Its really wierd im getting very little flavour now... hmm maybe i need to see how theirs is setup?


----------



## Sash (14/11/17)

How did it go with bumping up the wattage?

Reactions: Winner 1


----------



## Bhavik798 (14/11/17)

Sash said:


> How did it go with bumping up the wattage?



It produced a bit of flavour which was a huge jump from no flavour . definitely going to change to a single coil though.

Reactions: Funny 1


----------



## Sash (14/11/17)

Excellent. Another thing you can try before changing your coil setup is slightly reduce amount of cotton you have in there. It might be too tight which can also restrict your airflow.
Im no techie but I estimate that on a 0.14 build your wattage should be on the higher end (100W upwards) to get that boost from a VooPoo.
Try as many things as possible before dumping the mesh coil cos I would imagine individuality was the reason you went with the device. I make decisions sometimes wanting to be unique and if that was your reason, give it your best shot before deciding to chuck it. Remember a VooPoo still has that delay before it starts rocking the coils. So what for that ramp up...it's Legen....wait for it.....wait for it...DARY!
And thats where the VooPoo shines for its value.

All the best.

Reactions: Like 1 | Thanks 1


----------



## Bhavik798 (14/11/17)

Sash said:


> Excellent. Another thing you can try before changing your coil setup is slightly reduce amount of cotton you have in there. It might be too tight which can also restrict your airflow.
> Im no techie but I estimate that on a 0.14 build your wattage should be on the higher end (100W upwards) to get that boost from a VooPoo.
> Try as many things as possible before dumping the mesh coil cos I would imagine individuality was the reason you went with the device. I make decisions sometimes wanting to be unique and if that was your reason, give it your best shot before deciding to chuck it. Remember a VooPoo still has that delay before it starts rocking the coils. So what for that ramp up...it's Legen....wait for it.....wait for it...DARY!
> And thats where the VooPoo shines for its value.
> ...


Thanks a mil sash. I will try this out and update you on it. Reason why I got mesh was that it was different and wanted to try it out seeing that this is the first Rda i bought. I'll take a bit of the cotton off and see how it respond. It's also a good thing that it supports normal coil builds as well that way it isnt a wasted buy.

Reactions: Like 1


----------



## Bhavik798 (17/11/17)

UPDATE: 

Ok. So I bought some coils from Vape O Wave in Centurion and setup a single coil system. I changed the cotton to some Japanese cotton as well and i'm still getting a muted taste.  I don't know if there are settings I need to change on the mod. I will post a picture of the new setup.


----------



## Silver (17/11/17)

What juice are you vaping in there @Bhavik798 ?
Does it taste better in other devices?


----------



## Bhavik798 (18/11/17)

Silver said:


> What juice are you vaping in there @Bhavik798 ?
> Does it taste better in other devices?


The current flavor is Mystic Nectar Emerald Scrub. I do not have another device to use it in unfortunately.


----------



## Silver (18/11/17)

Bhavik798 said:


> The current flavor is Mystic Nectar Emerald Scrub. I do not have another device to use it in unfortunately.
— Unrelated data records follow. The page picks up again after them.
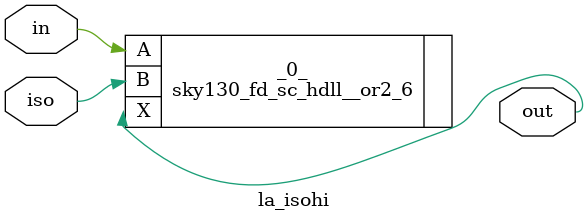
<source format=v>

/* Generated by Yosys 0.41 (git sha1 c1ad37779, g++ 11.4.0-1ubuntu1~22.04 -fPIC -Os) */

module la_isohi(iso, in, out);
  input in;
  wire in;
  input iso;
  wire iso;
  output out;
  wire out;
  sky130_fd_sc_hdll__or2_6 _0_ (
    .A(in),
    .B(iso),
    .X(out)
  );
endmodule

</source>
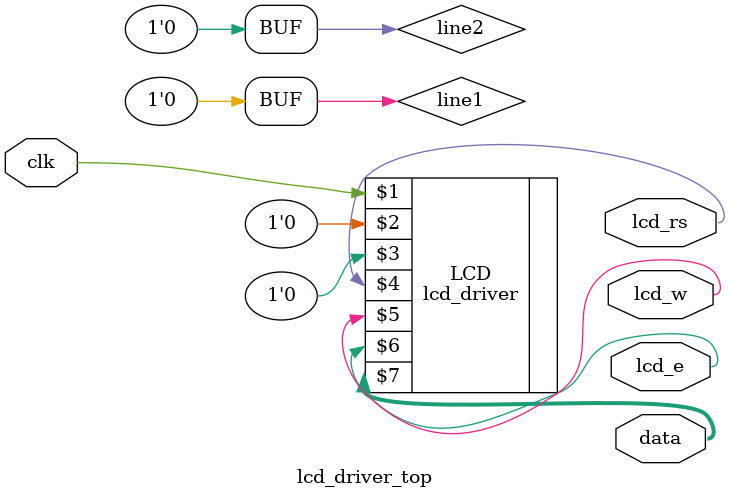
<source format=v>
module lcd_driver_top(clk, lcd_rs, lcd_w, lcd_e, data);
    
    input clk;
    output lcd_rs,lcd_w,lcd_e;
    wire lcd_rs,lcd_w,lcd_e;
    output [3:0] data;
    wire [3:0] data;

    wire line1 = "WELCOME TO CSE, ";
    wire line2 = "IIT KANPUR      ";

    lcd_driver LCD (clk, line1, line2, lcd_rs, lcd_w, lcd_e, data);

endmodule

</source>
Ok, I dont know that juice
Your coil seems ok but i dont know the atty either
Make sure the coil is aligned correctly with the airhole/s

Im afraid i cant really advise you further but perhaps try the juice on a friend's setup to see
Maybe it will help to narrow down what the problem is


----------



## Bhavik798 (18/11/17)

Silver said:


> Make sure the coil is aligned correctly with the airhole/s



Should the air holes be closer to the wick or as far as possible?


----------



## Seemo.wm (18/11/17)

The airholes should be directly in front of the coils. 
Dont put them in front of the wick at all, you will get unnecessary muted flavour and leaking, and the airflow won't be nearly as smooth or effective.


----------



## Timwis (18/11/17)

Bhavik798 said:


> Its really wierd im getting very little flavour now... hmm maybe i need to see how theirs is setup?


You should be getting good flavour from mesh and heavy cloud but you need to go at higher wattages with mesh with 0.14 build you need at very least 100w


----------